A Community Manager hopes for many things (likes, shares, comments, followers, retweets etc.) but none of that is as coveted after as creating a real story offline. None of those other things are REAL.
Someone actually talking about something they read online, sharing the story verbally with a friend or relative, and feeling intrigued by the content enough to discuss it in real life is something all community managers strive for.
How odd that it was my own sister who brought it up out of nowhere. Even more, how odd that she didn’t put two and two together that I’ve been managing this community for one year and she didn’t know it was me. I’m glad she didn’t, or else the authenticity would have been lost.
I started thinking about good community management and where it begins as a skill. It doesn’t always start with a strategy deck or an ad agency boardroom. It starts well before that.
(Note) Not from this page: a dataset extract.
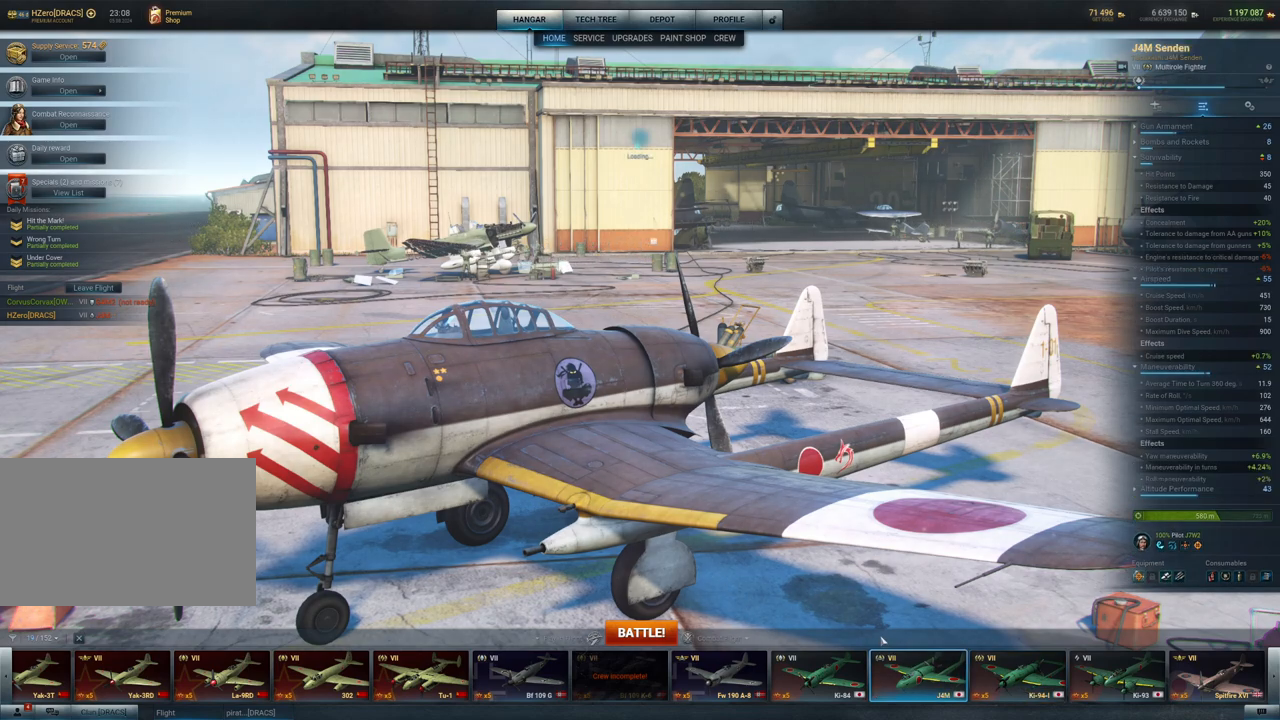
{"keys": [], "mouse": [], "mouse_move": "still", "events": []}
Years ago I used to play a computer game called Roller Coaster Tycoon. The game fascinated me. I could have control over my own world, attract visitors, encourage them to participate in activities and go on rides, provide sustenance and relief for them in the form of burger shacks and restrooms, and, on the whole, run their community. Sure there were other expectations that you had to build your park’s ROI within a certain number of years, but the attraction was the attendees and their experiences.
I realized I had been managing a community well before it was considered to be so. Anyone who plays the Simms or Zoo Tycoon would get it.
I’ve come a long way, but channeling the old mentality I had of being the after-school computer geek might be partially responsible for the success I’ve had today on social.
Build your community, make it fun and interesting, give something for everyone, and then hover over it like a creator, Lisa Simpson style.